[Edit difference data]
▼

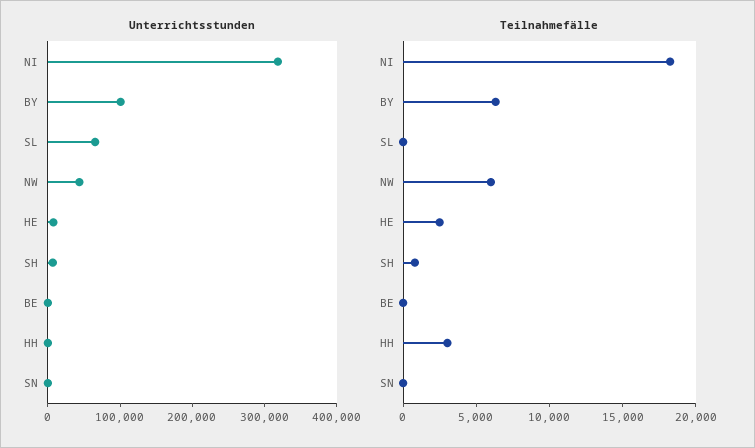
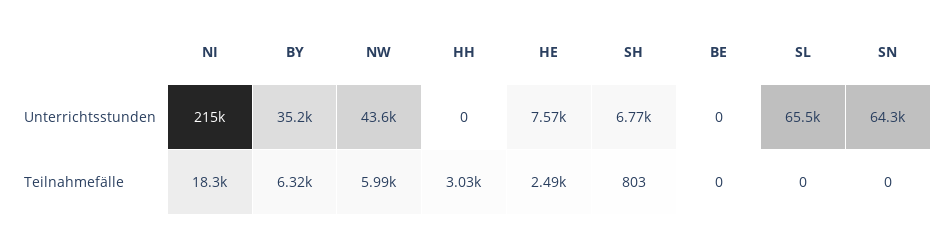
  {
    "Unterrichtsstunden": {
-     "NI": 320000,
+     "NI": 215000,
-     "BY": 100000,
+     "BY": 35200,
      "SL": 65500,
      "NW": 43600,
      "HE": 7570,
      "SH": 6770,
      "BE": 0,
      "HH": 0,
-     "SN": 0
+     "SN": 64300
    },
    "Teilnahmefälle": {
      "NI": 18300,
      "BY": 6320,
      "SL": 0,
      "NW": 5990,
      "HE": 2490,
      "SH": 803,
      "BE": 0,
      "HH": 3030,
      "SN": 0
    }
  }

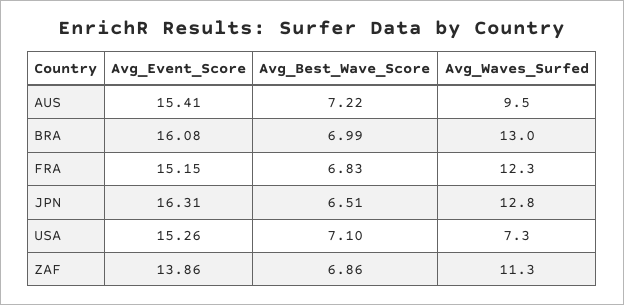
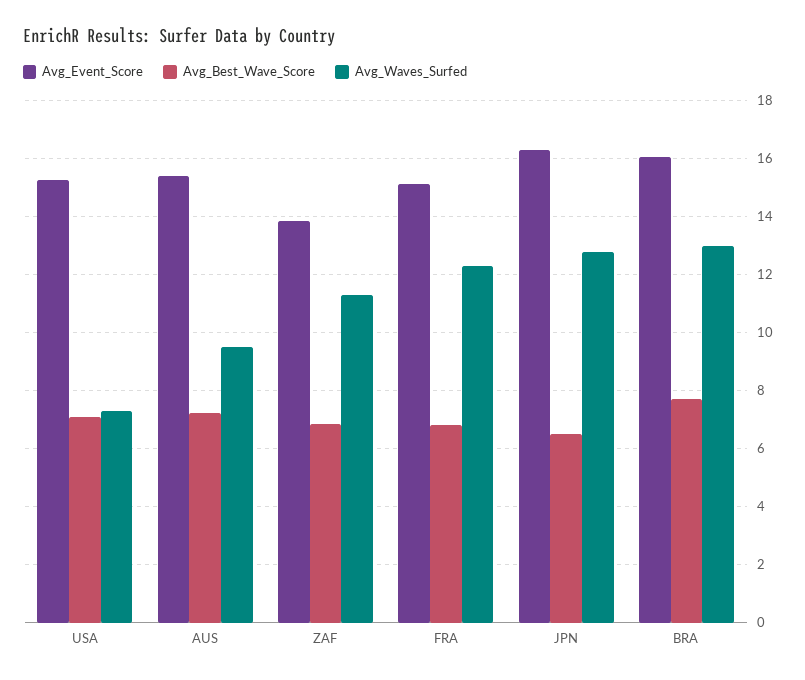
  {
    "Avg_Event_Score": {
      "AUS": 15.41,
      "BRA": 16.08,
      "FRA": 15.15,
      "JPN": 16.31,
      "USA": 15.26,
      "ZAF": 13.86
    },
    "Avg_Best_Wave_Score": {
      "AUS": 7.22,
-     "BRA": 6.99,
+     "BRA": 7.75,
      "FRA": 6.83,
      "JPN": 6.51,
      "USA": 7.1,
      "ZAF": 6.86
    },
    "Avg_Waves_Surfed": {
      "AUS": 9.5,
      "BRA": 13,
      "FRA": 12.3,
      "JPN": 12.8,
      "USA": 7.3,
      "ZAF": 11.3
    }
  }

▲
▼

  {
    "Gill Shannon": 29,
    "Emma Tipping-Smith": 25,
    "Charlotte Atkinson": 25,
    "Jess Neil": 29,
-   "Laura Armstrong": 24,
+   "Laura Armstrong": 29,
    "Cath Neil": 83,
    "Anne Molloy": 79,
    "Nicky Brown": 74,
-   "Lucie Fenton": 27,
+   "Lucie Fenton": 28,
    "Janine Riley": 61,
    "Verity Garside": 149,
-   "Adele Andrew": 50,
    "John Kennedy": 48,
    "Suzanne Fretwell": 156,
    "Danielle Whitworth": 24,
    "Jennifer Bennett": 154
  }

▲

HOW TO COMPLETE THIS TASK:
Copy each line of the data that contains the word "Laura", leaving the other lines out.

EXERCISE ANSWER:
-   "Laura Armstrong": 24,
+   "Laura Armstrong": 29,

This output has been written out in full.